▶ [Compiti proposti]
A. In base al brano sulla partita Adema-Emyrne riportato più avanti, rispondi alle domande:
(i) Per quanti anni fu squalificato Zaka Be?
(ii) Di quali due oggetti si munì Benjamina durante l'intervallo?
(iii) Quale velocità raggiunse la punizione di Ronnie Heberson?
B. Riprendi il brano sulla partita Adema-Emyrne e proseguilo a partire dalla sua ultima frase.

Lo avrebbe fatto altre volte, senza perdere la calma né la penna. Ogni volta i giocatori mettevano la palla al centro, la passavano indietro, e rapidamente la mettevano nel sacco del proprio portiere. Benjamina convalidava e annotava. Successe, in tutto, 149 volte. Il match finì 149 a 0, record del mondo di gol (e ovviamente di autogol, perché le reti furono tutte “in proprio”). Le stelle dell’Adema restarono a guardare, gli spettatori meno: molti di loro andarono via prima affollando il botteghino e chiedendo il rimborso del biglietto, che non ottennero. In fondo avevano goduto dello spettacolo del gol. Benjamina nell’intervallo si era munito di una penna nuova, ché la prima la aveva scaricata, e di foglietti supplementari che teneva in mano perché non faceva in tempo, fra un gol e l’altro, a metterli nella tasca. Il referto non era un foglio in una busta ma divenne un pacco postale. La Federazione malgascia lo aprì e omologò il risultato che divenne ufficiale: 149 a 0.

Gli statistici e il Guinness dei primati ne presero buona nota: Adema-Emyrne 149-0 divenne il risultato con il più alto numero di gol mai registrato durante una partita di calcio, con il maggior numero di autogol, con il maggior numero di tiri in porta. La televisione ebbe i suoi problemi nel selezionare gli highlights. Zaka Be fu squalificato per tre anni, il capitano e altri tre giocatori dell’Emyrne per due: erano stati i più decisi nella protesta, quelli che avevano segnato più gol scagliando palloni ad altissima velocità nella propria porta. Magari nessuno di loro raggiunse i 221,7 chilometri orari che è il primato in materia raggiunto da una punizione di Ronnie Heberson, calciatore brasiliano, almeno fino al 2021.

▶ [Materiale raccolto]
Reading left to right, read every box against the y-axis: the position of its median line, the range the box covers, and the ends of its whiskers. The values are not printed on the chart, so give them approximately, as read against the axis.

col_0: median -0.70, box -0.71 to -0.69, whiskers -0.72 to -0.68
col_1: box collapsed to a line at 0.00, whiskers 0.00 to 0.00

▶ [Soluzioni]
A.
(i) Per tre anni.
(ii) Di una penna nuova e di foglietti supplementari.
(iii) 221,7 chilometri orari.

B.
Il risultato che fin lì era indicato come record venne degradato: era un 36 a 0 realizzato in un match di coppa il 12 settembre 1885 in Scozia dalla squadra dell’Arbroath contro il Bon Accord di Aberdeen, 15 a 0 alla fine del primo tempo e senza contare, per regolamento, i sette gol che l’arbitro Dave Stormont annullò per fuorigioco, rischio che i biancoverdi dell’Emyrne non corsero giacché mai si diressero verso la porta avversaria. Si diressero, invece, verso la farsa: però possono raccontare di non aver fatto toccare la palla agli avversari, letteralmente. Fortunatamente a questo “Madagascar” non fu dato sequel, come invece, altrettanto fortunatamente, al film di successo nel quale il leone Alex si convertiva al sushi.